Diff - 9590544694becc64f4874963dbfc4b4d391024b7^! - kernel/msm-4.19

commit	9590544694becc64f4874963dbfc4b4d391024b7	[log] [tgz]
author	NeilBrown <neilb@suse.de>	Wed Sep 24 11:28:32 2014 +1000
committer	Trond Myklebust <trond.myklebust@primarydata.com>	Thu Sep 25 08:25:28 2014 -0400
tree	e0578565ba34391968b509cc5cc8cc1ae7d89614
parent	a4796e37c12e177572b80864cbab9c907ea250b0 [diff] [blame]

NFS: avoid deadlocks with loop-back mounted NFS filesystems.

Support for loop-back mounted NFS filesystems is useful when NFS is
used to access shared storage in a high-availability cluster.

If the node running the NFS server fails, some other node can mount the
filesystem and start providing NFS service.  If that node already had
the filesystem NFS mounted, it will now have it loop-back mounted.

nfsd can suffer a deadlock when allocating memory and entering direct
reclaim.
While direct reclaim does not write to the NFS filesystem it can send
and wait for a COMMIT through nfs_release_page().

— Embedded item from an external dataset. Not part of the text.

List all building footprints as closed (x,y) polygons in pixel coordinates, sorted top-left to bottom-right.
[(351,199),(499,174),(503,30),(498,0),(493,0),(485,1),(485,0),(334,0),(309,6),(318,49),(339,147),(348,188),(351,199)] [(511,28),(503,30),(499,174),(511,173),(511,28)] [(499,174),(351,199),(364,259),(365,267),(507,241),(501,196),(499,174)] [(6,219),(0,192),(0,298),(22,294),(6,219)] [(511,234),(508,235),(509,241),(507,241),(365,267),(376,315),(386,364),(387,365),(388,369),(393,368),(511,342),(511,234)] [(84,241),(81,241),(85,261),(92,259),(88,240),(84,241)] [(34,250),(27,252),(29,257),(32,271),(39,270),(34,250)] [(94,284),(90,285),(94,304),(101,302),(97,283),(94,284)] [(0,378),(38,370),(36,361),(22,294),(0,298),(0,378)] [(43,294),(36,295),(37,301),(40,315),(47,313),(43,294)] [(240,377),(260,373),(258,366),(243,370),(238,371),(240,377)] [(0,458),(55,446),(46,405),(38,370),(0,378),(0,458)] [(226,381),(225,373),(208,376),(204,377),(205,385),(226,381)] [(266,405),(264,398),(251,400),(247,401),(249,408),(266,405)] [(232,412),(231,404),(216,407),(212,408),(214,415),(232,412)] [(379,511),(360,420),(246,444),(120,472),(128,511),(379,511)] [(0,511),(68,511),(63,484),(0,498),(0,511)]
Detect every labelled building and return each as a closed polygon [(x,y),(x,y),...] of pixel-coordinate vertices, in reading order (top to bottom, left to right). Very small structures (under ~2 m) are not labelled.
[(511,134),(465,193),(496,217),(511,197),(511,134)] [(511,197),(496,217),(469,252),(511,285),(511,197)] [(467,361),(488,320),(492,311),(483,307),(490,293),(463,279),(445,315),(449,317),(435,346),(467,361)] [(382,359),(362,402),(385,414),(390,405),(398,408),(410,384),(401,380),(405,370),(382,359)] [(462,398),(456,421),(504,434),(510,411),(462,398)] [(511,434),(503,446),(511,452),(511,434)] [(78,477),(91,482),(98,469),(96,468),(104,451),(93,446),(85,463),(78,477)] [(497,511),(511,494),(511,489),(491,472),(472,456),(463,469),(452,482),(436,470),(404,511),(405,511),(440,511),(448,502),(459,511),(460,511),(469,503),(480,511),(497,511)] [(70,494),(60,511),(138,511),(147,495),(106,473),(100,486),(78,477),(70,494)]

This patch modifies nfs_release_page() to wait a limited time for the
commit to complete - one second.  If the commit doesn't complete
in this time, nfs_release_page() will fail.  This means it might now
fail in some cases where it wouldn't before.  These cases are only
when 'gfp' includes '__GFP_WAIT'.

nfs_release_page() is only called by try_to_release_page(), and that
can only be called on an NFS page with required 'gfp' flags from
 - page_cache_pipe_buf_steal() in splice.c
 - shrink_page_list() in vmscan.c
 - invalidate_inode_pages2_range() in truncate.c

The first two handle failure quite safely.  The last is only called
after ->launder_page() has been called, and that will have waited
for the commit to finish already.

So aborting if the commit takes longer than 1 second is perfectly safe.

Signed-off-by: NeilBrown <neilb@suse.de>
Acked-by: Jeff Layton <jlayton@primarydata.com>
Signed-off-by: Trond Myklebust <trond.myklebust@primarydata.com>

diff --git a/fs/nfs/write.c b/fs/nfs/write.c
index a623b00..c063a4e 100644
--- a/fs/nfs/write.c
+++ b/fs/nfs/write.c

@@ -705,6 +705,8 @@
 		if (likely(!PageSwapCache(head->wb_page))) {
 			set_page_private(head->wb_page, 0);
 			ClearPagePrivate(head->wb_page);
+			smp_mb__after_atomic();
+			wake_up_page(head->wb_page, PG_private);
 			clear_bit(PG_MAPPED, &head->wb_flags);
 		}
 		nfsi->npages--;